Personal information
- Born: July 13, 1994 (age 32) Mountaintop, Pennsylvania, U.S.
- Height: 5 ft 6 in (168 cm)

Sport
- Sport: Field hockey
- Position: Midfielder
- Club: Valley Styx

National team
- Years: Team / Caps / Goals
- 2013: United States U–21 / 6 / (1)
- 2017–: United States / 52 / (3)

Medal record
Women's field hockey
Representing United States
Pan American Games
| Bronze medal – third place | 2019 Lima | Team |

= Anna Dessoye =

American field hockey player

Anna Dessoye (born July 13, 1994) is a field hockey player from the United States, who plays as a midfielder.

==Personal life==
Anna Dessoye was born in Mountaintop, Pennsylvania. She began playing hockey in the sixth grade. She also uses a Ritual Hockey stick.
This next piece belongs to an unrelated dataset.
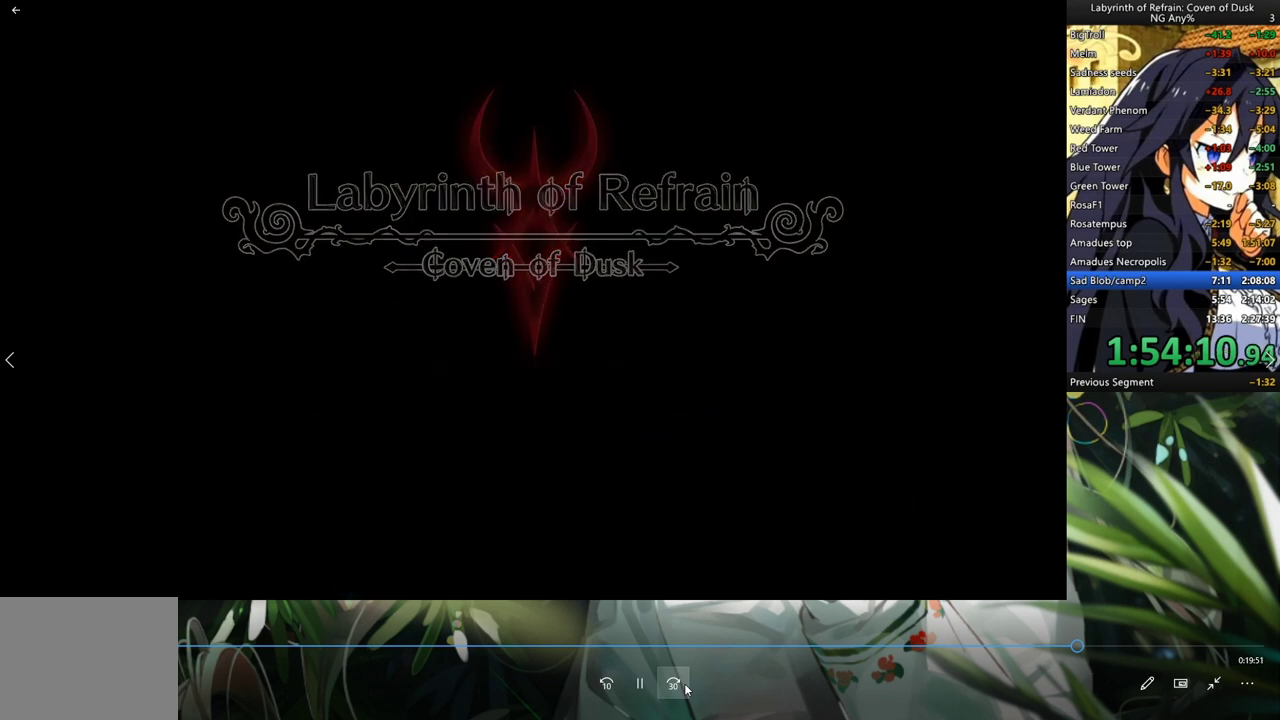
{"dt_ms": 500, "buttons": [], "left_stick": "center", "right_stick": "center", "events": []}
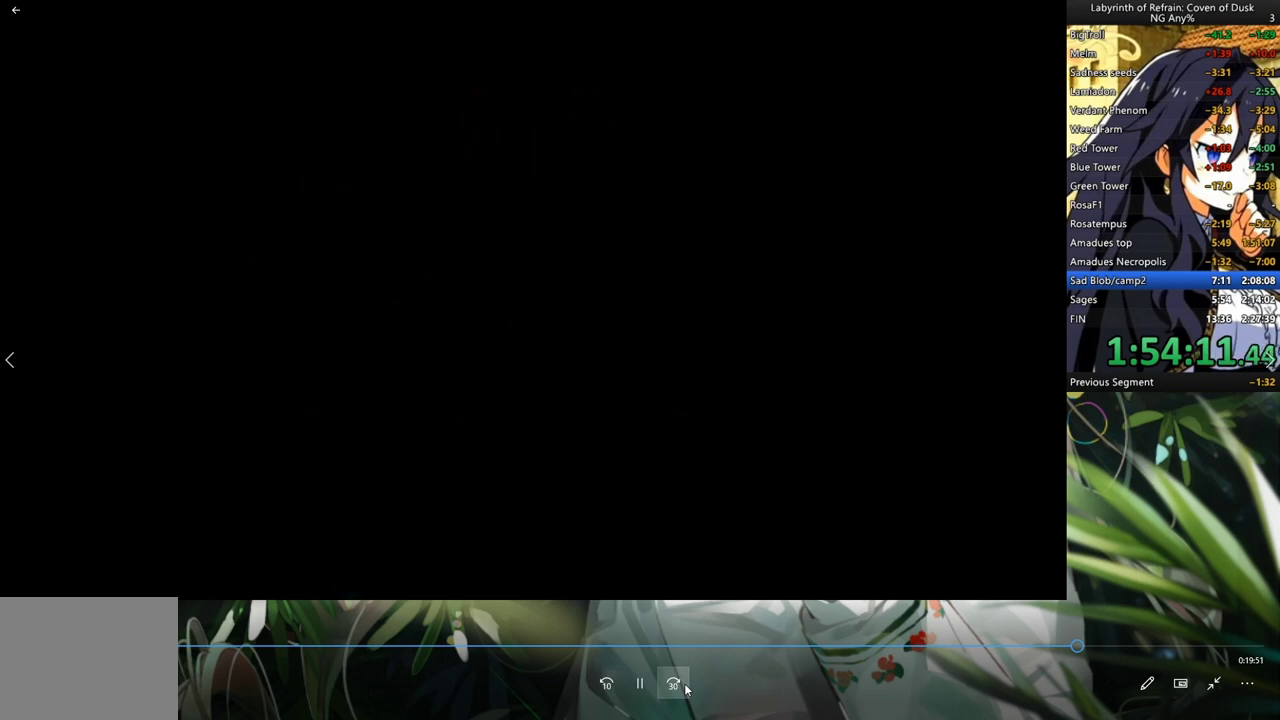
{"dt_ms": 500, "buttons": [], "left_stick": "center", "right_stick": "center", "events": []}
Dessoye is a former student of the University of Maryland, where she majored in public health.

==Career==
===National teams===
====Under–21====
In 2013, Dessoye was a member of the United States U–21 side at the Junior World Cup, where the team finished seventh.

====Senior team====
Anna Dessoye made her senior international debut for the United States national team in 2017, during a test series against New Zealand in Christchurch.

In 2019, Dessoye was a member of the national team during the inaugural edition of the FIH Pro League. Later that year, she participated in the 2019 Pan American Games in Lima. At the tournament, she received her first major medal for her country after defeating Chile for the bronze.